California officials are negotiating with the federal government over an ambitious proposal that would expand an incentive pay program for hospitals and introduce shared savings and other performance pay to Medi-Cal managed care plans.
The proposal is part of California’s Section 1115 Medicaid Waiver renewal process. The state’s current five-year $10 billion waiver, which began in November, 2010, expires on Oct. 1.
The new waiver proposal would build on the existing one, state and interest group representatives said.
“This is the second half of the 10-year process to expand Medi-Cal and provide better health outcomes,” said Mari Cantwell, chief deputy director of health care programs at the California Department of Health Care Services, which administers Medi-Cal, the state’s Medicaid program.
The current waiver requires the state to achieve three main objectives in exchange for federal Medicaid funding:
- Expand Medi-Cal to an estimated 4.5 million Californians;
- Move 380,000 seniors and disabled into managed care; and
- Conduct an incentive-based payment system for safety net hospitals to improve care quality and access.
These objectives have largely been achieved, stakeholders said. Medi-Cal’s rolls have swelled by an additional three million people in the past 18 months alone, to a total of 12 million enrollees. California is one of 23 states that chose to expand Medicaid eligibility under the Affordable Care Act.
The proposed waiver, presented last month to federal officials, includes a bevy of programs that will increasingly hold Medi-Cal providers accountable for patient outcomes and spur collaboration across specialties and among systems in order to receive funding.
“We are really looking at all of these programs as things where we can push change and do things that are not typical today,” Cantwell said. “We want providers working together and earning incentive payments to be the norm.”
An important component of the soon-to-expire Medicaid waiver is the Delivery System Reform Incentive Program, DSRIP, which since 2010 has required 21 public hospitals and academic medical centers statewide to meet pre-set milestones on patient safety, quality, access and population health improvements in exchange for up to $3.3 billion in total Medicaid funding. California was first in the nation to implement a DSRIP program, and other states including New York and Texas have since followed suit.
Under the new proposed waiver, this DSRIP program would be re-branded and expanded to include another 42 hospitals run by health districts statewide. Milestones would also change. Hospitals would have to meet similar milestones on projects in five domains. These are:
- System redesign, such as care transitions and ambulatory care;
- Care coordination for high-risk and high-utilizer patients, focused on complex care management and health homes;
- Resource utilization efficiency, such as imaging, pharmaceuticals and antibiotics;
- Prevention, including obesity, cancer and cardiovascular care; and
- Patient safety in ambulatory care, including medication management.
Erica Murray, president and CEO of the California Association of Public Hospitals and Health Systems, said the new waiver is more ambitious.
“Public healthcare systems recognize that they have to become truly integrated systems of choice by 2020,” Murray said. “They are evolving from reactive to proactive systems that emphasize primary and preventative care. It is a huge paradigm shift that needs another five years of continued, meaningful work in every setting within each system to really succeed.”
Hospitals would have to show measurable progress in improving the health of patients, Murray said. Cost controls are currently not part of the new waiver proposal and they were part of the last waiver. “We are thinking hard about how cost effectiveness can be included,” Murray said.

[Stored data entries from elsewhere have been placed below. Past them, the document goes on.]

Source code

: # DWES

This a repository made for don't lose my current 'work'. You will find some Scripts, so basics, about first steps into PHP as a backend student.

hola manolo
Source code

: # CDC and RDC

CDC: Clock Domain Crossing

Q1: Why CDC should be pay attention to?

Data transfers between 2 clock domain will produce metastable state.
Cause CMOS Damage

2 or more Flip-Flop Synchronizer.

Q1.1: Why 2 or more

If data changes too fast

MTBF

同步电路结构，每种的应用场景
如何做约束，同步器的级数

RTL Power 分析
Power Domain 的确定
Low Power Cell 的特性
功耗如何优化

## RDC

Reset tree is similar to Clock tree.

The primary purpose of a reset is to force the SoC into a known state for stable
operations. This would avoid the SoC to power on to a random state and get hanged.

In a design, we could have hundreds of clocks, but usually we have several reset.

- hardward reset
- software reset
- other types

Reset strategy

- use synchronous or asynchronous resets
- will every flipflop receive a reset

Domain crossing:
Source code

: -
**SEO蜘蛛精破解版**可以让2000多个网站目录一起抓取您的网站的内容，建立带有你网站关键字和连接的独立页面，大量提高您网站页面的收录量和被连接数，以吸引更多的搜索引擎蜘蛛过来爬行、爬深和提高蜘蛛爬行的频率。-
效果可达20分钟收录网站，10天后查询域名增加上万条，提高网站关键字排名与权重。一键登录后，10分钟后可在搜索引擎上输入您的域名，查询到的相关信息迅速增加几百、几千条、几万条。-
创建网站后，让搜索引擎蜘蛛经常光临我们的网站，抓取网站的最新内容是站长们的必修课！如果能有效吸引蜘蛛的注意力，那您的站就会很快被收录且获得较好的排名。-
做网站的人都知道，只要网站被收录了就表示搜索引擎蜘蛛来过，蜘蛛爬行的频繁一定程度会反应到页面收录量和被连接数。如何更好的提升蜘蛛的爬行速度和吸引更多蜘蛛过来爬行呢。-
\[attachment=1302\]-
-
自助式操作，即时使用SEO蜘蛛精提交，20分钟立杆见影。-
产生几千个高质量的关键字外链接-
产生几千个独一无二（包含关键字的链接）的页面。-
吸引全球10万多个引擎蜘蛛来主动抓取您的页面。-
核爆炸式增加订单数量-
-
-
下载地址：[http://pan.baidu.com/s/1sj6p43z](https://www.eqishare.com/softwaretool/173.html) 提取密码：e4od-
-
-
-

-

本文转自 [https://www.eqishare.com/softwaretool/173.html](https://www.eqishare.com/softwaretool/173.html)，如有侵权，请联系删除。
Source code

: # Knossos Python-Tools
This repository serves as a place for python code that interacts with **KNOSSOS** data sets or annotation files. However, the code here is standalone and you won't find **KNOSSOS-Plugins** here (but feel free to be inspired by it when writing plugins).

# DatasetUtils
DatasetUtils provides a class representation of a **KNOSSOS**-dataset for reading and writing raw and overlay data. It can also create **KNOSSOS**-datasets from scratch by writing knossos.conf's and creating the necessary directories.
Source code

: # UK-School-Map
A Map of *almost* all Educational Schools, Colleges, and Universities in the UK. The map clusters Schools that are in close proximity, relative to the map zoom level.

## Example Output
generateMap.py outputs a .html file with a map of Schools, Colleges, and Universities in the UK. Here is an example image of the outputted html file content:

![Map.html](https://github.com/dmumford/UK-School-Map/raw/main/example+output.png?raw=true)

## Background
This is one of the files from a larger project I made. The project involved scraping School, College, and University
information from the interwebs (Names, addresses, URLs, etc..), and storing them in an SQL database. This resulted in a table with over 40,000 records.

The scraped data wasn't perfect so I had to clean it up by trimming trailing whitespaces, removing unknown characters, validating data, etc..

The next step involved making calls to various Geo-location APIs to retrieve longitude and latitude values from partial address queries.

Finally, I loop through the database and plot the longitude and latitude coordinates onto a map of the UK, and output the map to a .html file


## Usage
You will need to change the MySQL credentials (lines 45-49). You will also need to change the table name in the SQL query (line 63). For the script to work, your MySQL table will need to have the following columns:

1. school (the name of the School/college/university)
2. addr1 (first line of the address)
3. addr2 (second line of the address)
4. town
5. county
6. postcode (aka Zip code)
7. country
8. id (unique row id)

The new proposed waiver also would tie Medi-Cal payments to patient outcomes in other ways. For instance, hospital pay for uninsured patients would transition to a global payment system where facilities would have to meet service thresholds to receive global budget amounts.
Additionally, under the proposed waiver, Medi-Cal payments for dental care and for the care of pregnant women would move from fee-for-service to pay-for-performance to create incentives for preventative care. And workforce incentives in the proposal include expanding the number of providers who will treat Medi-Cal patients and cross-training providers in primary and behavioral health.
Medi-Cal managed care plans would also undergo significant payment reform under the waiver proposal. Some 80% of Medi-Cal enrollees are in managed care, up from 50% in 2010. Under the proposal, managed care plans could partner with providers to receive shared savings incentive payments if they meet cost and quality thresholds. These partnerships would be similar to accountable care organizations, according to the waiver proposal, though the details of the costs and savings have yet to be calculated. Medi-Cal managed care plans could also participate in a pay-for-performance program, according to the proposal.
Similarly, the proposal includes a program aimed to spur regional partnerships. Counties, managed care plans and local partners such as law enforcement and social service agencies could work together on “whole person care” initiatives for high needs patients.
Cantwell said the waiver proposal could change significantly as negotiations continue with federal officials from the Centers for Medicare and Medicaid Services.
The state Legislature must also approve a bill authorizing the waiver’s implementation, which could happen in tandem with federal approval because of the tight timeframe, Murray said.
“In the next couple of months we will be heavily focused on this,” Cantwell said.